__WORK TASK__
The required output is the exact run of lines below that opens at the line with "growing companies." and closes at the line with "Blossom Shower Gel".

■ ■ ■ ■ ■

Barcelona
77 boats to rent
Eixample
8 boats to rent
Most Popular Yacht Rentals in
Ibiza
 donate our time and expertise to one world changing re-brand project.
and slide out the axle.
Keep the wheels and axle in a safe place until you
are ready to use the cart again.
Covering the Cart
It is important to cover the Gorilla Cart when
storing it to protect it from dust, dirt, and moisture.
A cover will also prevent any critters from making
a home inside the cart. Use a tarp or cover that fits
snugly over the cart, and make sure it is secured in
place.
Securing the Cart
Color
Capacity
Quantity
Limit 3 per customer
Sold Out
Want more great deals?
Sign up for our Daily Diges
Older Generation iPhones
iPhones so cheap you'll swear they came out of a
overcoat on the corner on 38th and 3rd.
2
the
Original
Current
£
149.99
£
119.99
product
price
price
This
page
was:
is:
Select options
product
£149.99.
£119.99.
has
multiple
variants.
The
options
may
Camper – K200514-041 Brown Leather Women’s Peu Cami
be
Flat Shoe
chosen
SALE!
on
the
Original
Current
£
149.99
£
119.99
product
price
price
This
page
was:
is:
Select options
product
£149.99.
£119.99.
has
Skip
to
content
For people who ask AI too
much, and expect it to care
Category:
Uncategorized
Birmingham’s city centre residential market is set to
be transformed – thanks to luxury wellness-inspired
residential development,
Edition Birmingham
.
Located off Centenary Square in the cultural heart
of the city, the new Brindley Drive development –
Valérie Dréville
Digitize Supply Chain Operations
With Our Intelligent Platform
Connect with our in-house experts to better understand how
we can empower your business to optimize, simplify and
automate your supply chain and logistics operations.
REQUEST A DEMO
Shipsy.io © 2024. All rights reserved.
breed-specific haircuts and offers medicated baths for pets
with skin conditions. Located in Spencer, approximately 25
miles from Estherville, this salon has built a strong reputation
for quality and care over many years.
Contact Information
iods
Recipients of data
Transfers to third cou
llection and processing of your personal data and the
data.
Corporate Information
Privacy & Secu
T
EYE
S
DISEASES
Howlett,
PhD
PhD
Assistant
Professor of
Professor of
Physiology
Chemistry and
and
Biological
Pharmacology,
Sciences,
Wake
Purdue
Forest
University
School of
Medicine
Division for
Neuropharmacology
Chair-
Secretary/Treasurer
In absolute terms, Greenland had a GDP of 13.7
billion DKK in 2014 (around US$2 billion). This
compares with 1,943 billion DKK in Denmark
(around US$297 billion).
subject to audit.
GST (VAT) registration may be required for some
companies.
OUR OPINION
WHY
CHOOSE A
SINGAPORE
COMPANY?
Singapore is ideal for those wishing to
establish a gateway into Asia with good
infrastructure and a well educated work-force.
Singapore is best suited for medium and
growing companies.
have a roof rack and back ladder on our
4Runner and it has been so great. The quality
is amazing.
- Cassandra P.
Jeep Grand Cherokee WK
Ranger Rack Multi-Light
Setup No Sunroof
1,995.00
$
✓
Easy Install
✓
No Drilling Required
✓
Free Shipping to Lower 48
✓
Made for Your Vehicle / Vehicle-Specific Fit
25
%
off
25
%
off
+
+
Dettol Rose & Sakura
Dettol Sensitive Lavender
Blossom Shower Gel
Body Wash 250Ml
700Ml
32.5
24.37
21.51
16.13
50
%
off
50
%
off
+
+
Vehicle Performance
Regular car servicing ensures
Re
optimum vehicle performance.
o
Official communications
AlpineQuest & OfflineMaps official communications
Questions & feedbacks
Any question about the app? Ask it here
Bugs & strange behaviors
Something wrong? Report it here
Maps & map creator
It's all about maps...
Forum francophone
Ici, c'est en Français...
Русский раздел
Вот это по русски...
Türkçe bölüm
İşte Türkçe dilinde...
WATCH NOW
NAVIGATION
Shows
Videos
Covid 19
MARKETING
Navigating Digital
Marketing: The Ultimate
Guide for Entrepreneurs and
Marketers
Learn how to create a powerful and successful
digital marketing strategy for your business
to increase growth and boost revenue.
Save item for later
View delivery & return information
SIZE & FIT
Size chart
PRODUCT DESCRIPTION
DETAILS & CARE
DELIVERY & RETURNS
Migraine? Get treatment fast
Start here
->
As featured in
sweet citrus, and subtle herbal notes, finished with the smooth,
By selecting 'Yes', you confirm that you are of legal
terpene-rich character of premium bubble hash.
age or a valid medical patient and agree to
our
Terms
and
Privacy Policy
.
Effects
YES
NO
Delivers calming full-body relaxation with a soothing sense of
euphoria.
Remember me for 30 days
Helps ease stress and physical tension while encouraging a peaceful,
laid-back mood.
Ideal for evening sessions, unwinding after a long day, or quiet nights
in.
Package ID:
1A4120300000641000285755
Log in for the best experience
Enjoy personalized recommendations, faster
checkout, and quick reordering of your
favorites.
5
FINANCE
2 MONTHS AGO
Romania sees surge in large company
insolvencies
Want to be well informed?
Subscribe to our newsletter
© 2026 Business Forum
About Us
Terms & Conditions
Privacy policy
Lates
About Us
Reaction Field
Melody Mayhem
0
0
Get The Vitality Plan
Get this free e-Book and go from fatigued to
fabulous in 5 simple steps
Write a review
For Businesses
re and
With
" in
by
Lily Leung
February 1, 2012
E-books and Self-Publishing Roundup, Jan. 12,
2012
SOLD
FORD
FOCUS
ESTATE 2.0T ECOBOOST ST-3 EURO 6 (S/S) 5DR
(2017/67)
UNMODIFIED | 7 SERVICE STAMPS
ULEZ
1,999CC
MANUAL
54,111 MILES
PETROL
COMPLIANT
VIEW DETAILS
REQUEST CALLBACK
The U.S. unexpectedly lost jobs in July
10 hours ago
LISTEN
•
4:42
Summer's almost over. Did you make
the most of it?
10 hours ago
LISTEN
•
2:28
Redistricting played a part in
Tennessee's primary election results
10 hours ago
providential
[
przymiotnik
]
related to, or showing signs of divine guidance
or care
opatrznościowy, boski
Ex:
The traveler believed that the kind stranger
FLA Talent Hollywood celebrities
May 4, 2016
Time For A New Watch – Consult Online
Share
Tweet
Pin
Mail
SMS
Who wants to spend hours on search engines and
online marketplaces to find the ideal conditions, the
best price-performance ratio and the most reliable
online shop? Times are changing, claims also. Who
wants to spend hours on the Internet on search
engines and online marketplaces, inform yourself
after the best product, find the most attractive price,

■ ■ ■ ■ ■

__REPLY TO THE TASK__
growing companies.
have a roof rack and back ladder on our
4Runner and it has been so great. The quality
is amazing.
- Cassandra P.
Jeep Grand Cherokee WK
Ranger Rack Multi-Light
Setup No Sunroof
1,995.00
$
✓
Easy Install
✓
No Drilling Required
✓
Free Shipping to Lower 48
✓
Made for Your Vehicle / Vehicle-Specific Fit
25
%
off
25
%
off
+
+
Dettol Rose & Sakura
Dettol Sensitive Lavender
Blossom Shower Gel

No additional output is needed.